Ok let me make it a little simple.

1. get some spinach
2. Beef Heart
3. Some liver oil
4. "OPTIONAL" some fish growth formula "Powders" forgot the name of the brand it was just so long ago. 

Ok guys, so this is the formula mostly everyone uses, not only for Betta, but for other fish as well. 

U have to boil the spinach till it becomes soft and easy to blend. Yes you will blend everything together. Then you clean your Beef Hearts, take away as much fat as possible. Cut it in tiny peaces, and put it in boiling water. Do not cook it! you just have to boil it till all the "CLOUDY" stuff comes out of the meat. This will prevent your tank from getting cloudy since it already came out when boiling. 

Now you proceed, and put everything in a blender or whatever u may use to get a really nice mixture. You put the spinach, beef hearts in there till you get your desire mixture. Then you need some Liver Oil and pour it over the mixture, if you got some fish growth powder that they sell at the LPS designed for discus or something like that. Add a Teaspoon into the mix. then add everything back to the blender and mix it till you get your desire mixture. Get some Zip bags for the freezer and freeze the mixture. When its frozen, its ready.

Its very simple guys. I hope my english was good enough for you guys lmao. It looks very similar to frozen brine shrimps, but its superior IMO if done correctly.


----------



## Fabian (Dec 16, 2011)

Good luck on your giants!


----------



## Fabian (Dec 16, 2011)

Is liver oil necessary?


----------



## Basement Bettas (May 12, 2012)

VictorP said:


> What about beefheart?


Not as easy to digest as not a natural meat for fish. I used to make it and did not see enough super growth to mess with it over a good pellet. Better recipe uses salmon and some green like peas or spirolina.


----------



## Fabian (Dec 16, 2011)

Peas?I tought they were not good for bettas?


----------



## Basement Bettas (May 12, 2012)

They need some sort of green in diet. I have used peas.. even spinach in my mix. Didn't use gelatin and put mine in syringes to when thawed just squished a little into each container. the fish loved it. got too many water changes to make it now and it funks up water real fast. must do a water change after feeding.


----------



## Junglist (Feb 23, 2012)

You can find frozen beefhearts at any petstore. My Thai neighbor says they feed them locally made soft pellets and live bloodworms


----------



## indjo (Jun 6, 2010)

I don't know about beef heart being the main ingredient. But I've used shrimp (salt or fresh). If I ever decide to use beef heart, I'd only use 10% of the total mixture. 

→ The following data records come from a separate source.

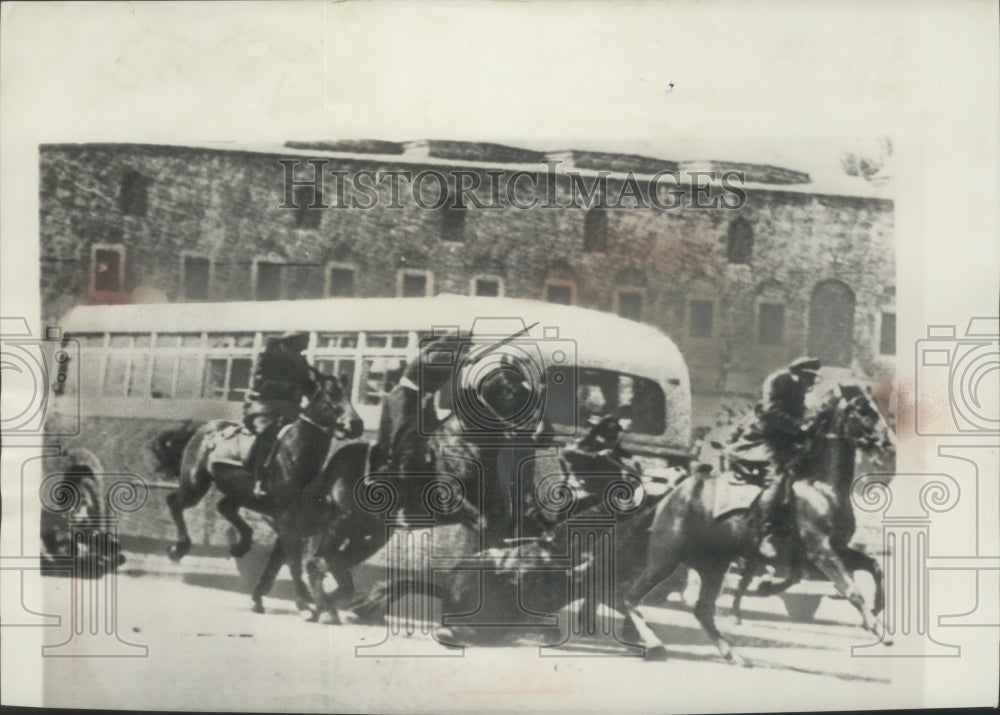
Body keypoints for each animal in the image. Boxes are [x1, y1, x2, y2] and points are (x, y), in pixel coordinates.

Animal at [164, 374, 364, 616]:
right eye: (331, 395)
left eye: (347, 394)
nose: (356, 424)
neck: (295, 453)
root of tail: (204, 429)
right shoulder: (286, 519)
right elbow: (293, 561)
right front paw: (303, 603)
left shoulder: (296, 523)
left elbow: (283, 559)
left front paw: (268, 597)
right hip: (195, 485)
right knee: (175, 502)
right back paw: (179, 548)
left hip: (237, 492)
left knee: (224, 507)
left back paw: (241, 544)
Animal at [620, 384, 896, 668]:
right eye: (862, 410)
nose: (887, 443)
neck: (821, 489)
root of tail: (672, 494)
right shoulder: (821, 551)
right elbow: (851, 590)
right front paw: (879, 629)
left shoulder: (831, 551)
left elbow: (873, 567)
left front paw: (875, 614)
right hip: (665, 558)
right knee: (630, 598)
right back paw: (655, 644)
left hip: (713, 567)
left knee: (702, 610)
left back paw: (734, 655)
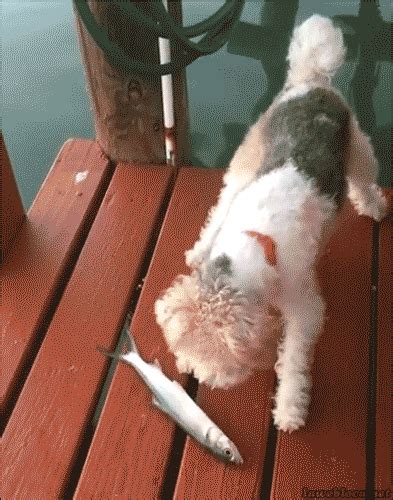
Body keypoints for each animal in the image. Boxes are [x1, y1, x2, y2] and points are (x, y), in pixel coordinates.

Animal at [154, 14, 386, 430]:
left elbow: (293, 360)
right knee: (221, 203)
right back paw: (199, 248)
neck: (254, 243)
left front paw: (290, 408)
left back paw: (374, 205)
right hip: (246, 162)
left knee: (363, 182)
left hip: (360, 153)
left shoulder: (304, 308)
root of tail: (311, 79)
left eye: (218, 352)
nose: (199, 377)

I've heard people using snails. I used them long time ago to make carp pellets. But never tried them for bettas.


----------



## Curlyfatbottom (Sep 29, 2011)

If your breeding blue base color beef heart is a good choice to power grow then
But if your batch is red base stick with the shrimp
Worm are easier to deal with
U can culture them year round


----------



## DBDXDragon (Aug 25, 2012)

Do u actually get a cows heart ?


----------



## Fabian (Dec 16, 2011)

Yes i think so.You can get them from butchers that sells beef.


----------